§ **WHAT IS BEING ASKED**
Select, from the data, each line where "signals" occurs.

§ **EXTRACTED MATERIAL**
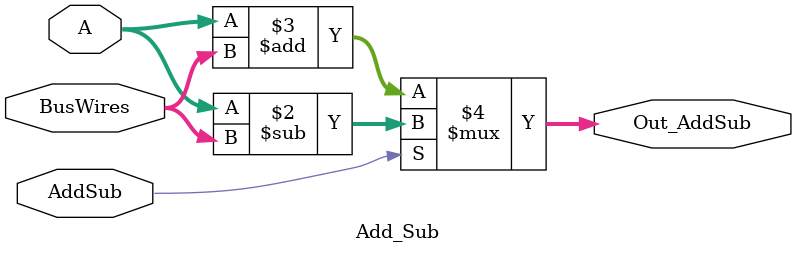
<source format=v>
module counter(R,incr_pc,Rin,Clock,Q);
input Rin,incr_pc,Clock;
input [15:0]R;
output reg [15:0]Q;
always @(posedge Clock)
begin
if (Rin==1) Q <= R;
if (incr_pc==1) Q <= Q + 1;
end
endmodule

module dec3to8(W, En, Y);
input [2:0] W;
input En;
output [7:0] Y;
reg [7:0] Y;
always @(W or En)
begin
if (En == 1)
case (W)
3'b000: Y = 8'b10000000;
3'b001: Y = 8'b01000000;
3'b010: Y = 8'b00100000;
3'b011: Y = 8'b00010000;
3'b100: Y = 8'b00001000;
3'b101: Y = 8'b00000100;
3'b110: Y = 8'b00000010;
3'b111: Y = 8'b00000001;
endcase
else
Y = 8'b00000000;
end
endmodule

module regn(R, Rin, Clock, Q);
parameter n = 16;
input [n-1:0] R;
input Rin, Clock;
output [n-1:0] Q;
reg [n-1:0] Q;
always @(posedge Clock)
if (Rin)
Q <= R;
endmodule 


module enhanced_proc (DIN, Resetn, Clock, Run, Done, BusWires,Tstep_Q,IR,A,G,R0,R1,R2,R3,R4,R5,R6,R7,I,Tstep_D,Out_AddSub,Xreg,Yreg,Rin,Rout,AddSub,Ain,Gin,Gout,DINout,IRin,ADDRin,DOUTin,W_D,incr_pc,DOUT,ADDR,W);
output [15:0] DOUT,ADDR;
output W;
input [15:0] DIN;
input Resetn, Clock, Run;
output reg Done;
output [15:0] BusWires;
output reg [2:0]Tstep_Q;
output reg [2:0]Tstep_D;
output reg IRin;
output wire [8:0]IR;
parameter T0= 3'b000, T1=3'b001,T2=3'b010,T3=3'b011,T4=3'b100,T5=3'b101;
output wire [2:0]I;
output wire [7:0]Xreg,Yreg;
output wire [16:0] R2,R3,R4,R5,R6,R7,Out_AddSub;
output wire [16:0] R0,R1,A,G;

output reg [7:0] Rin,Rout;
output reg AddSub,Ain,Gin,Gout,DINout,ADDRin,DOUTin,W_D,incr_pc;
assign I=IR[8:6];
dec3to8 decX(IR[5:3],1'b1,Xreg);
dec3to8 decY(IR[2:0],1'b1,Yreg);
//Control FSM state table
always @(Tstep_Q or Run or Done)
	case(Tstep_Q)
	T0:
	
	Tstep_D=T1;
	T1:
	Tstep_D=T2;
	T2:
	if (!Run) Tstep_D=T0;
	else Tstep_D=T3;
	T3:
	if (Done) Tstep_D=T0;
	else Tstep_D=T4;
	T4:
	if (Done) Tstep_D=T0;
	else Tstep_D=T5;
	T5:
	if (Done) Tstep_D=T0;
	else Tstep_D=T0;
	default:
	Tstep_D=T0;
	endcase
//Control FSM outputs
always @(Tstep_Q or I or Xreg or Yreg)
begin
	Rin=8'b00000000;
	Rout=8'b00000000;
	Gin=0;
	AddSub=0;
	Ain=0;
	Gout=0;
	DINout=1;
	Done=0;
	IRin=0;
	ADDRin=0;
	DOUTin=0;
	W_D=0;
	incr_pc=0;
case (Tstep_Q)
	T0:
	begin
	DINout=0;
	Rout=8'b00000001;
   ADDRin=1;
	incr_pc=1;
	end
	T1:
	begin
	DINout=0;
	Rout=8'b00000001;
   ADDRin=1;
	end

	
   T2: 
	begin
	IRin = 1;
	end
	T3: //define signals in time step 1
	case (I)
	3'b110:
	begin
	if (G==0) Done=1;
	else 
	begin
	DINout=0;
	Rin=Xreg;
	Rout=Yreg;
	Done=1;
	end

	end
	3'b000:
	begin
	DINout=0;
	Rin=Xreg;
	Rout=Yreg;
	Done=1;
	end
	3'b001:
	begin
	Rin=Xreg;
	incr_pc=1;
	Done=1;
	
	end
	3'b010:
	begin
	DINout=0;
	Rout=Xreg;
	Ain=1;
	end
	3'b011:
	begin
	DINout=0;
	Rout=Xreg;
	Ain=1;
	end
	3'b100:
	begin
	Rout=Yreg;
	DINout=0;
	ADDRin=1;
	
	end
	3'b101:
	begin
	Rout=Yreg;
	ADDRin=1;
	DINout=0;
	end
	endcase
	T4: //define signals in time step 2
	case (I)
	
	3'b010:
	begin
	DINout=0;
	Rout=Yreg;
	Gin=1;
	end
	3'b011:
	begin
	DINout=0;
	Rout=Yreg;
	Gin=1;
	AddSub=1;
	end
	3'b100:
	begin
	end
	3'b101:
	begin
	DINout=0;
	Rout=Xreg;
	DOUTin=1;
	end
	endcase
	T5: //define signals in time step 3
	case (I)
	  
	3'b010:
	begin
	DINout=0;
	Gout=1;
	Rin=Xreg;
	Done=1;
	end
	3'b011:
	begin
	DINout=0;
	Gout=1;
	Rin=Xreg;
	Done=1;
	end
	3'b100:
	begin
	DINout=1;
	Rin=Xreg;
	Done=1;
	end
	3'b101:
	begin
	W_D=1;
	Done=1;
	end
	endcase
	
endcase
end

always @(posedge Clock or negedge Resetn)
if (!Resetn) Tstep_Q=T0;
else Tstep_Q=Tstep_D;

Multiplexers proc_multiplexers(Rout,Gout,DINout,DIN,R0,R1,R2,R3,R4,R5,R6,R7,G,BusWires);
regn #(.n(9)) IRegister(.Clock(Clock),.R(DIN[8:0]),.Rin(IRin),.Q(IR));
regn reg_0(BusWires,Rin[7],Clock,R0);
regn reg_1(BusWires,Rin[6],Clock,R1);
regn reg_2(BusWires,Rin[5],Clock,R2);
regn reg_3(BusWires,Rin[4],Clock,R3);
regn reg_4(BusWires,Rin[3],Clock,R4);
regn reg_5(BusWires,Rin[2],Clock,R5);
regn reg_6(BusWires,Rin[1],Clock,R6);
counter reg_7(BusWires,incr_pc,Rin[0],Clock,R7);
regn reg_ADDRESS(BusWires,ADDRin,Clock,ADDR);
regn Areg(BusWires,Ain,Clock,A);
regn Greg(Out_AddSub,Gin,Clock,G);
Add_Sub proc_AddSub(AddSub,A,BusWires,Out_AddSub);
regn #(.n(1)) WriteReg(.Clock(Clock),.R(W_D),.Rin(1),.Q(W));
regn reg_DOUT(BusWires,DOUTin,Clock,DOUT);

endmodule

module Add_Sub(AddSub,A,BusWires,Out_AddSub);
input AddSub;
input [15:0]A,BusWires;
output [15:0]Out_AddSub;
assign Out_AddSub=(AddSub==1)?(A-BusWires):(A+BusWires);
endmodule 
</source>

---

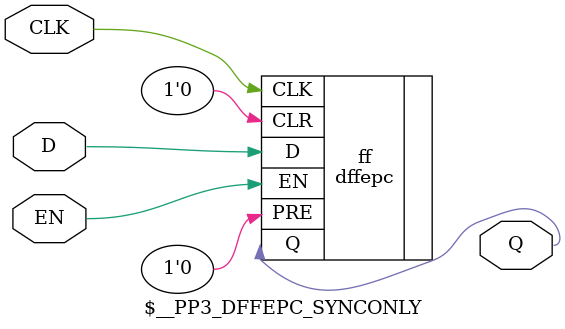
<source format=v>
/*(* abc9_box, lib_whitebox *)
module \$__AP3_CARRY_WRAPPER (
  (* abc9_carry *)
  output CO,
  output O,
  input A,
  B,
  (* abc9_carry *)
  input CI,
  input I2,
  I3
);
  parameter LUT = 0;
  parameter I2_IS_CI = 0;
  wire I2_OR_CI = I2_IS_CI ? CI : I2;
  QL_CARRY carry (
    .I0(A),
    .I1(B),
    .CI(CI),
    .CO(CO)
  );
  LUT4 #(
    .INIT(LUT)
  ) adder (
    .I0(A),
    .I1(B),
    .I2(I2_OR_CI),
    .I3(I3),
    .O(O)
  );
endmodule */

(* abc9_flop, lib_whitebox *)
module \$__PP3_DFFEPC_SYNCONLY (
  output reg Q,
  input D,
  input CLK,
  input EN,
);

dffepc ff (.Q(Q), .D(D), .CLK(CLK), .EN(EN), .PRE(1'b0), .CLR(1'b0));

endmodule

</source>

§ **SOLUTION BELOW**
	T3: //define signals in time step 1
	T4: //define signals in time step 2
	T5: //define signals in time step 3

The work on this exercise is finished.